### [Extracted page text data]
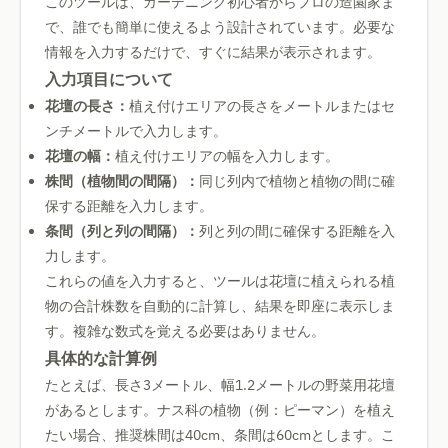
このツールは、ガーデニング初心者からプロの造園家ま
で、誰でも簡単に使えるよう設計されています。必要な
情報を入力するだけで、すぐに結果が表示されます。
入力項目について
花壇の長さ：
植え付けエリアの長さをメートルまたはセ
ンチメートルで入力します。
花壇の幅：
植え付けエリアの幅を入力します。
株間（植物間の間隔）：
同じ列内で植物と植物の間に確
保する距離を入力します。
条間（列と列の間隔）：
列と列の間に確保する距離を入
力します。
これらの値を入力すると、ツールは花壇に植えられる植
物の合計株数を自動的に計算し、結果を即座に表示しま
す。複雑な数式を覚える必要はありません。
具体的な計算例
たとえば、長さ3メートル、幅1.2メートルの野菜用花壇
があるとします。ナス科の植物（例：ピーマン）を植え
たい場合、推奨株間は40cm、条間は60cmとします。こ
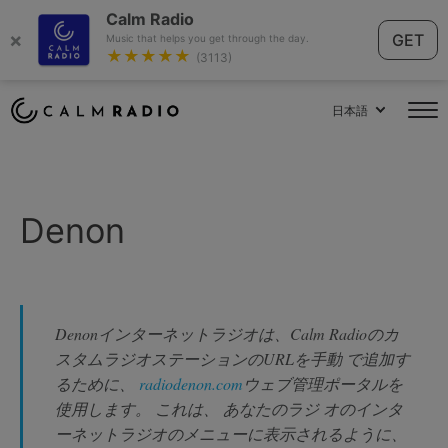
Calm Radio
×
GET
Music that helps you get through the day.
★★★★★
(3113)
日本語
Denon
Denonインターネットラジオは、Calm Radioのカ
スタムラジオステーションのURLを手動 で追加す
るために、
radiodenon.com
ウェブ管理ポータルを
使用します。 これは、 あなたのラジ オのインタ
ーネットラジオのメニューに表示されるように、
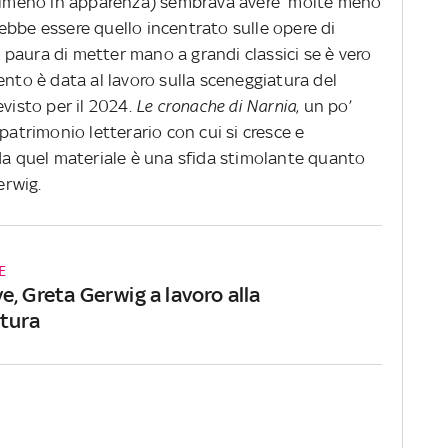
 (almeno in apparenza) sembrava avere molte meno
ebbe essere quello incentrato sulle opere di
paura di metter mano a grandi classici se è vero
ento è data al lavoro sulla sceneggiatura del
visto per il 2024.
Le cronache di Narnia
, un po’
patrimonio letterario con cui si cresce e
 da quel materiale è una sfida stimolante quanto
erwig.
E
, Greta Gerwig a lavoro alla
tura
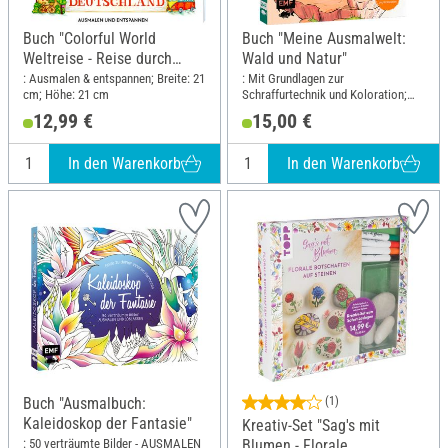
Buch "Colorful World
Buch "Meine Ausmalwelt:
Weltreise - Reise durch
Wald und Natur"
Deutschland"
: Ausmalen & entspannen; Breite: 21
: Mit Grundlagen zur
cm; Höhe: 21 cm
Schraffurtechnik und Koloration;
Breite: 20 cm; Höhe: 23.5 cm
12,99 €
15,00 €
In den Warenkorb
In den Warenkorb
Buch "Ausmalbuch:
(1)
Kaleidoskop der Fantasie"
Kreativ-Set "Sag's mit
: 50 verträumte Bilder - AUSMALEN
Blumen - Florale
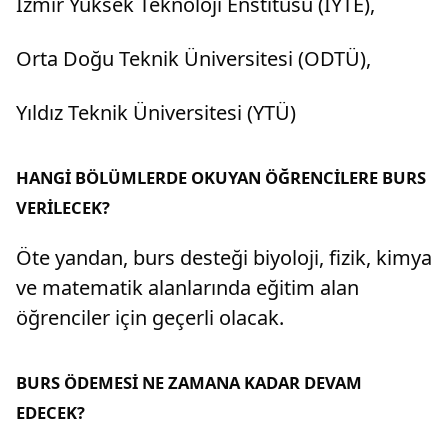
İzmir Yüksek Teknoloji Enstitüsü (İYTE),
Orta Doğu Teknik Üniversitesi (ODTÜ),
Yıldız Teknik Üniversitesi (YTÜ)
HANGİ BÖLÜMLERDE OKUYAN ÖĞRENCİLERE BURS
VERİLECEK?
Öte yandan, burs desteği biyoloji, fizik, kimya
ve matematik alanlarında eğitim alan
öğrenciler için geçerli olacak.
BURS ÖDEMESİ NE ZAMANA KADAR DEVAM
EDECEK?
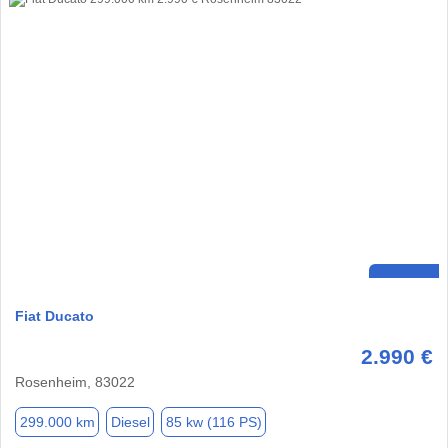
Fiat Ducato
2.990 €
Rosenheim, 83022
299.000 km
Diesel
85 kw (116 PS)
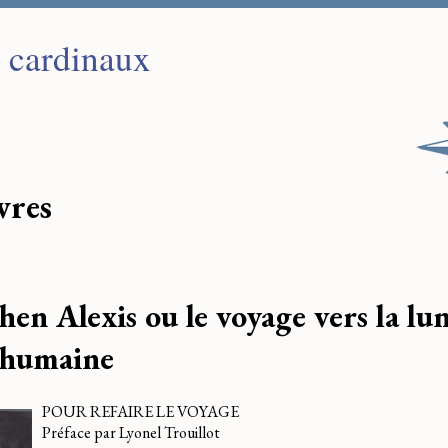
s cardinaux
ivres
hen Alexis ou le voyage vers la lun
 humaine
POUR REFAIRE LE VOYAGE
Préface par Lyonel Trouillot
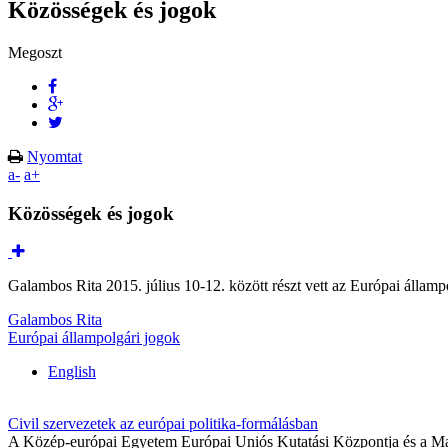
Közösségek és jogok
Megoszt
Nyomtat
a-
a+
Közösségek és jogok
Galambos Rita 2015. július 10-12. között részt vett az Európai államp
Galambos Rita
Európai állampolgári jogok
English
Civil szervezetek az európai politika-formálásban
A Közép-európai Egyetem Európai Uniós Kutatási Központja és a Magya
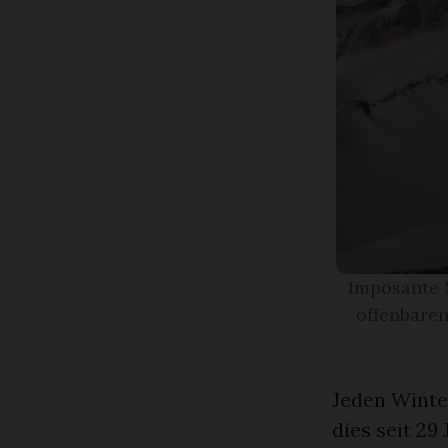
Imposante N
offenbaren
Jeden Winter
dies seit 29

### [To-do item]
Above are records to transcribe exactly; leave their pictures out.

### [Task output]
このツールは、ガーデニング初心者からプロの造園家ま
で、誰でも簡単に使えるよう設計されています。必要な
情報を入力するだけで、すぐに結果が表示されます。
入力項目について
花壇の長さ：
植え付けエリアの長さをメートルまたはセ
ンチメートルで入力します。
花壇の幅：
植え付けエリアの幅を入力します。
株間（植物間の間隔）：
同じ列内で植物と植物の間に確
保する距離を入力します。
条間（列と列の間隔）：
列と列の間に確保する距離を入
力します。
これらの値を入力すると、ツールは花壇に植えられる植
物の合計株数を自動的に計算し、結果を即座に表示しま
す。複雑な数式を覚える必要はありません。
具体的な計算例
たとえば、長さ3メートル、幅1.2メートルの野菜用花壇
があるとします。ナス科の植物（例：ピーマン）を植え
たい場合、推奨株間は40cm、条間は60cmとします。こ
Calm Radio
×
GET
Music that helps you get through the day.
★★★★★
(3113)
日本語
Denon
Denonインターネットラジオは、Calm Radioのカ
スタムラジオステーションのURLを手動 で追加す
るために、
radiodenon.com
ウェブ管理ポータルを
使用します。 これは、 あなたのラジ オのインタ
ーネットラジオのメニューに表示されるように、
 (almeno in apparenza) sembrava avere molte meno
ebbe essere quello incentrato sulle opere di
paura di metter mano a grandi classici se è vero
ento è data al lavoro sulla sceneggiatura del
visto per il 2024.
Le cronache di Narnia
, un po’
patrimonio letterario con cui si cresce e
 da quel materiale è una sfida stimolante quanto
erwig.
E
, Greta Gerwig a lavoro alla
tura
Buch "Colorful World
Buch "Meine Ausmalwelt:
Weltreise - Reise durch
Wald und Natur"
Deutschland"
: Ausmalen & entspannen; Breite: 21
: Mit Grundlagen zur
cm; Höhe: 21 cm
Schraffurtechnik und Koloration;
Breite: 20 cm; Höhe: 23.5 cm
12,99 €
15,00 €
In den Warenkorb
In den Warenkorb
Buch "Ausmalbuch:
(1)
Kaleidoskop der Fantasie"
Kreativ-Set "Sag's mit
: 50 verträumte Bilder - AUSMALEN
Blumen - Florale
İzmir Yüksek Teknoloji Enstitüsü (İYTE),
Orta Doğu Teknik Üniversitesi (ODTÜ),
Yıldız Teknik Üniversitesi (YTÜ)
HANGİ BÖLÜMLERDE OKUYAN ÖĞRENCİLERE BURS
VERİLECEK?
Öte yandan, burs desteği biyoloji, fizik, kimya
ve matematik alanlarında eğitim alan
öğrenciler için geçerli olacak.
BURS ÖDEMESİ NE ZAMANA KADAR DEVAM
EDECEK?
Fiat Ducato
2.990 €
Rosenheim, 83022
299.000 km
Diesel
85 kw (116 PS)
s cardinaux
ivres
hen Alexis ou le voyage vers la lun
 humaine
POUR REFAIRE LE VOYAGE
Préface par Lyonel Trouillot
Közösségek és jogok
Megoszt
Nyomtat
a-
a+
Közösségek és jogok
Galambos Rita 2015. július 10-12. között részt vett az Európai államp
Galambos Rita
Európai állampolgári jogok
English
Civil szervezetek az európai politika-formálásban
A Közép-európai Egyetem Európai Uniós Kutatási Központja és a Magya
Imposante N
offenbaren
Jeden Winter
dies seit 29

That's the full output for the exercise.